Kpavel, I have found. I'm glad that's only study is what I have read with my last brain cells left there.
https://www.ncbi.nlm.nih.gov/pmc/articles/PMC3386509/I have read the whole page. And that's the simple explanation of the situation:
I had been an extremely anxious person ---> desenstization of glucocrticoid receptors and loss of negative feedback ---> chronic stress shifted my immune system to the th2 also all my body homeostasized properly to compensate chronic stress ---> I took a few dose of fluoxetine ---> that bombarded everything in my body including glucocorticoid receptors ---> I left with hypocortisol/hypostress state and the immune system shifted to th1 ---> progressive brain damage, diabete(I have pretty much diabete symptoms, you know?), CFS, etc.

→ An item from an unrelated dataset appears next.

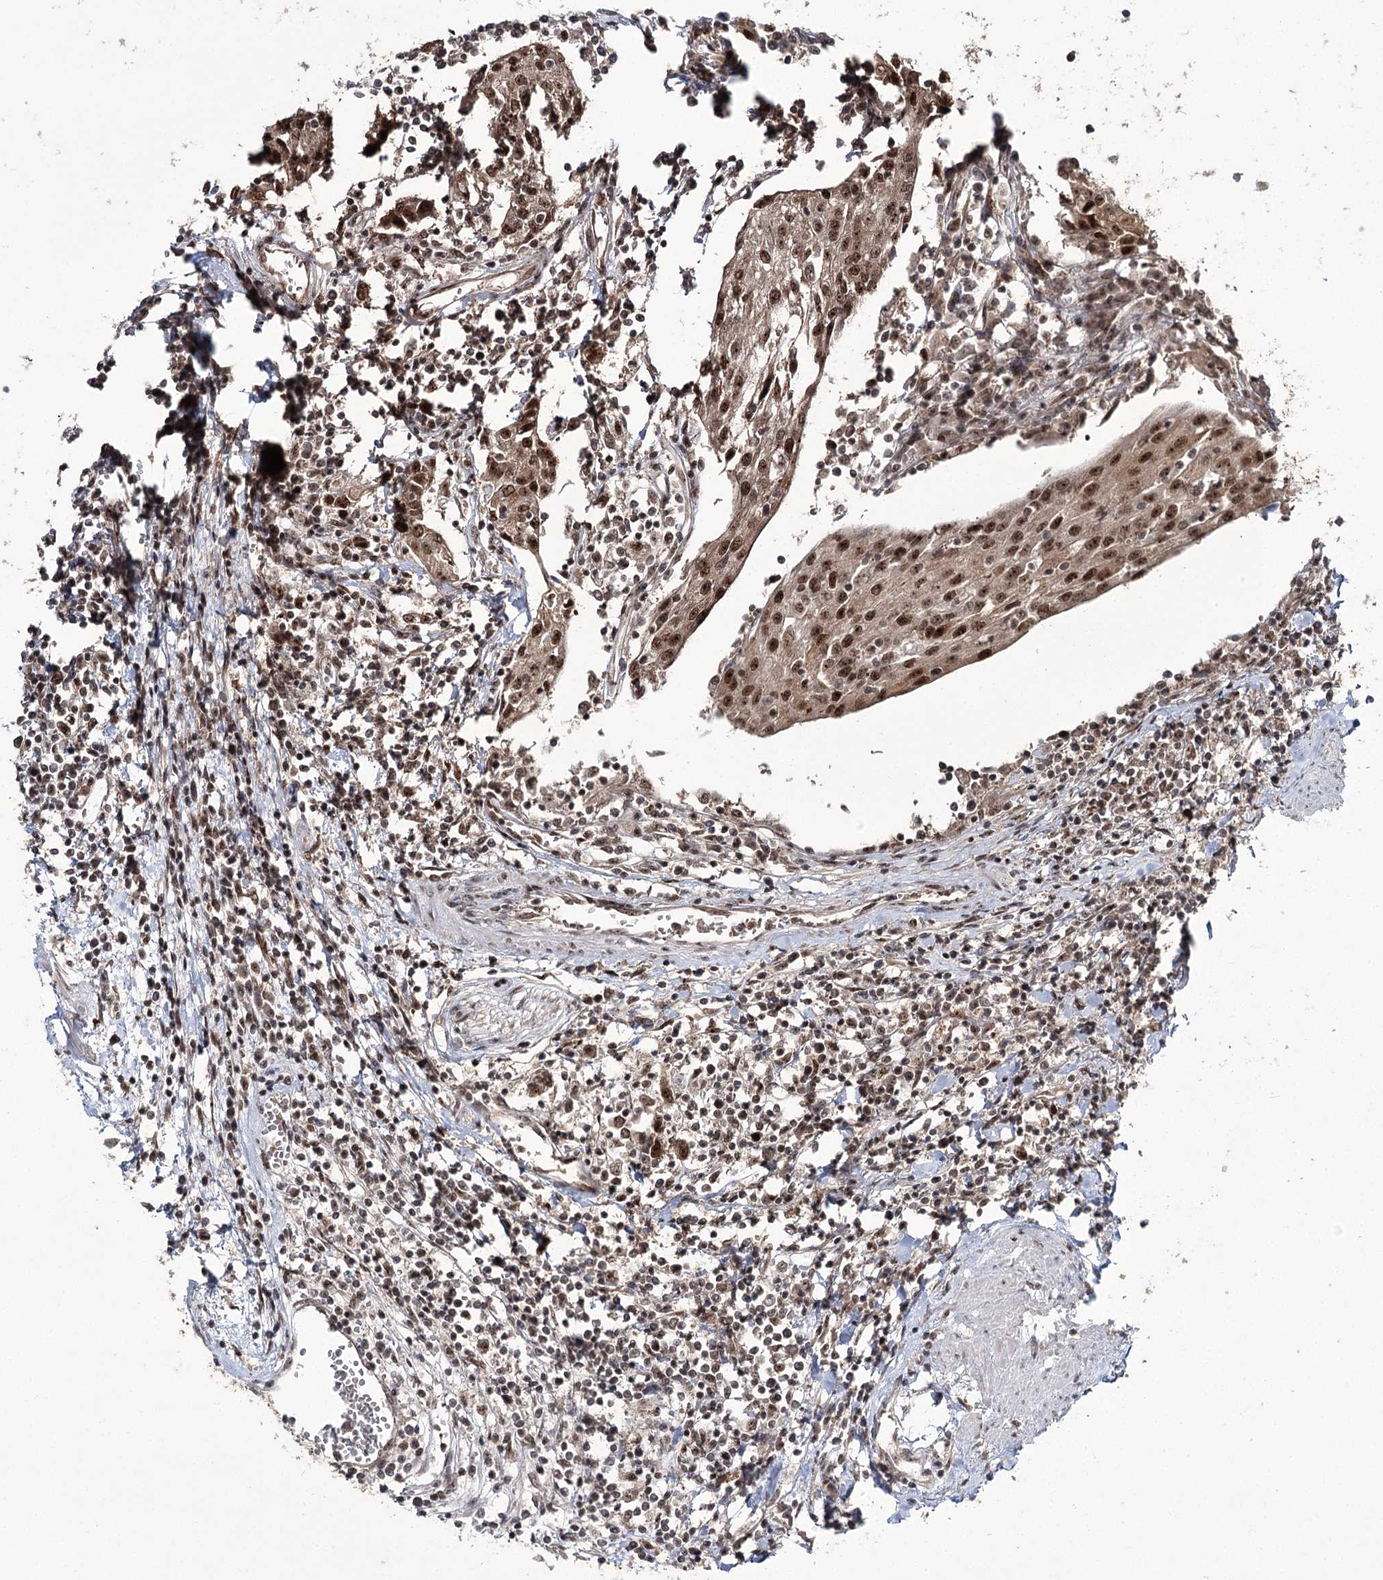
{"staining": {"intensity": "moderate", "quantity": ">75%", "location": "nuclear"}, "tissue": "urothelial cancer", "cell_type": "Tumor cells", "image_type": "cancer", "snomed": [{"axis": "morphology", "description": "Urothelial carcinoma, High grade"}, {"axis": "topography", "description": "Urinary bladder"}], "caption": "Immunohistochemical staining of urothelial cancer displays medium levels of moderate nuclear expression in about >75% of tumor cells. The staining was performed using DAB (3,3'-diaminobenzidine) to visualize the protein expression in brown, while the nuclei were stained in blue with hematoxylin (Magnification: 20x).", "gene": "ERCC3", "patient": {"sex": "female", "age": 85}}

Also regarding to kynurenine metabolism, glucocorticoids are responsible of inducing the TDO enzyme. It's the enzyme responsible of degrading %95 of tryptophan.
Less TDO ---> more free tryptophan --> more serotonin --> more melatonin etc..
You understand? If you don't have the time to read the page, I have some quotes here.
"Components of the stress system such as norepinephrine (NE) and glucocorticoids appear to mediate a Th2 shift, while serotonin (5-HT) and melatonin might mediate a Th1 shift."
"Interestingly, some studies show that a hypoactive stress system may facilitate or sustain the Th1 shift in Th1-mediated diseases, such as rheumatoid arthritis "
"In summary, several immune-mediated diseases seem to be characterized by a multistep process resulting from complex interaction between predisposing genetic traits, infections, episodic and chronic activation of the neuroendocrine stress system and fluctuations in the Th1-Th2 system."
"Episodic or chronic activation of the neuroendocrine stress system due to several causes, including stressful events and intercurrent infections together with genetic polymorphisms and epigenetic factors, affects the Th2 response, while the Th2-to-Th1 switch has been in some cases linked to a hypoactive stress system."
"Chronic activation of the Th2-related stress system seems to lead to a Th1 switch with elevation of both Th1 and Th2 inflammatory cytokines that result in chronic systemic inflammation associated with a cluster of metabolic disturbances named metabolic syndrome, including arterial hypertension, dyslipidemia and obesity (specifically the visceral type), insulin resistance and/or diabetes type 2, in addition to endothelial inflammation and hypercoagulability of the blood [101]."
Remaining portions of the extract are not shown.